Skin exfoliation is a crucial step of every skin care routine. Exfoliation has numerous benefits such as removing dead skin cells, improving circulation, encouraing skin turnover, limiting dullness, and also allowing for better absorption of skin care products.
The absence of exfoliation could not only result in dull looking skin, but also result in breakouts and deep blackheads.
There are different methods for exfoliation. Your skin type should determine which method you use and how often you exfoliate. For certain skin conditions, including rosacea, exfoliation isn’t usually recommended.
There are 2 types of exfoliation methods;
This type of exfoliation requires a tool such as a brush or sponge. Many scrubs are also considered mechanical exfoliators.
Many dermatologists recommend against using physical exfoliation methods, especially those that include a tool (brush/sponge), due to the risks associated with damaging the skin barrier.
When mechanically exfoliating, it’s important to be gentle on your skin. You can make small, circular motions using your finger to apply a scrub.
This type of exfoliation method includes the use of acids and chemical peels to get rid of dead skin cells. They are also referred to as AHAs/BHAs/PHAs in product labelling.
Despite the market trend around these chemical exfoliation methods, they can damage the skin barrier drastically if not used properly. Many countries (such as Canada) regulate the use of these acids as they can cause severe damage to skin.
While choosing a chemical exfoliator, one must be aware of which acids are suitable for their skin type and condition. For instance, the use of high % of BHA on dry skin can further dry out the skin barrier and cause barrier damage.
Now, let us get into some common skin types and their exfoliation needs:
Exfoliation is one of the most important skin care steps for dry skin as they generate dead skin cells faster than other skin types. It is recommended for dry skin types to avoid mechanical exfoliation as it can cause microtears.
AHAs are effective for dry skin while Glycolic acid will help remove dead cells sitting on the surface of the skin and encourage healthy skin turnover.
*Follow up with an SPF and moisturizer after using glycolic acid. It can make the skin more prone to sun damage.
Other acids that can be beneficial for dry skin are Azelaic, Galactose, Lactic, Malic, Mandelic, Tartaric
Avoid scrubbing or using mechanical tools if you have sensitive skin. These methods will irritate your skin further and can lead to skin barrier damage.
Use a mild exfoliator such as Azelaic, Galactose, Glycolic, Lactic, Mandelic acids.
Oily skin types tend to have thicker skins and could benefit from scrubs. They can also benefit from chemical exfoliation methods.
Those with oily skin can opt in for Azelaic, Glycolic, Malic, Mandelic, Retinoic, or Salicylic acids.
NORMAL OR COMBINATION SKIN
If your skin doesn’t have any complications, you can choose any method of exfoliation. Manual and chemical exfoliation are both safe for this skin type. You may need to experiment to find out which method works best for your skin.
Combination skin may need a combination of both methods; however, they should never be used together on the same day.

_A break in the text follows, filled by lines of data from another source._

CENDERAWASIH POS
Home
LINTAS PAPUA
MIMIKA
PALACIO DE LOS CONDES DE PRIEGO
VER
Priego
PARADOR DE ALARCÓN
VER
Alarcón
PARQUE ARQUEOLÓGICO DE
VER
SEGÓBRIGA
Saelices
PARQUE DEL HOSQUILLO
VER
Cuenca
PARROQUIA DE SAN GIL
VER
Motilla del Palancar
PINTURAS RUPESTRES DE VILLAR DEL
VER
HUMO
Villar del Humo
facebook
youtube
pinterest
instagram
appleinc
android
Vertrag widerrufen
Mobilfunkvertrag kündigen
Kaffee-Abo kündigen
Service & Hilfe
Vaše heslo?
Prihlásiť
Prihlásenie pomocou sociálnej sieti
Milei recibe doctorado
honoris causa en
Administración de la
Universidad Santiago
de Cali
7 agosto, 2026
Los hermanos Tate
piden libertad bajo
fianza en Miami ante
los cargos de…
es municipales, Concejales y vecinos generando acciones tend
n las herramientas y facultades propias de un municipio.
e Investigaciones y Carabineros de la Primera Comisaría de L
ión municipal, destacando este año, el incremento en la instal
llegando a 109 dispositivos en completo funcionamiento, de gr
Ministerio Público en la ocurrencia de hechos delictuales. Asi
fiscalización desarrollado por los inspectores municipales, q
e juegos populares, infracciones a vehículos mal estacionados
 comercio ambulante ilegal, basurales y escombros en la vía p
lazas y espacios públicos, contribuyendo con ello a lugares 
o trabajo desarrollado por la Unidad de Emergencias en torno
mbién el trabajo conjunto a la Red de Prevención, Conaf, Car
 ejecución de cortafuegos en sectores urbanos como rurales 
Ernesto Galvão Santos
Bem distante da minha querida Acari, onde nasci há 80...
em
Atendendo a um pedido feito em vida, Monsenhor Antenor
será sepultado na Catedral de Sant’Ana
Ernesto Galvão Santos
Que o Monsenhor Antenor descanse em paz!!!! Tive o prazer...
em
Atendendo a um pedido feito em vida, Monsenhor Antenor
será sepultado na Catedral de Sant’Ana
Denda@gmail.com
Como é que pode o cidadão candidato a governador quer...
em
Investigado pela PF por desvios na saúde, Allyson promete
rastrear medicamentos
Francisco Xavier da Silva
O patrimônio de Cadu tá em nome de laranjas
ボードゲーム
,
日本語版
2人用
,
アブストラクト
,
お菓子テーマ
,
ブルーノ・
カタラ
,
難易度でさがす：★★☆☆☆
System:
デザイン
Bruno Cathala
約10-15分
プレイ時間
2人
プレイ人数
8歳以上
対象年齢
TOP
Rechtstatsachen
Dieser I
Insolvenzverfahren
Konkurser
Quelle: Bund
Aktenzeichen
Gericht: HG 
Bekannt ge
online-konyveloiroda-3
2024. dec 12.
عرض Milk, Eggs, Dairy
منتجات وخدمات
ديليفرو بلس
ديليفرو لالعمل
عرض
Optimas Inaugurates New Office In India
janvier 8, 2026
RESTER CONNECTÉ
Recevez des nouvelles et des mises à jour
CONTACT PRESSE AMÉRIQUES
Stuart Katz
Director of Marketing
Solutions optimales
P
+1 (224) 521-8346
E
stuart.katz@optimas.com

The frequency of exfoliation depends highly on your skin type and the type of exfoliation you’re using. Some chemical exfoliants can be strong, for example: In general, exfoliating skin one to two times a week is enough to be effective for dry skin; however, oily skin may require more frequent exfoliation.
Avoid over-exfoliating as it can lead to redness and irritation. Talk to your dermatologist if you need help figuring out how often it’s safe for you to exfoliate.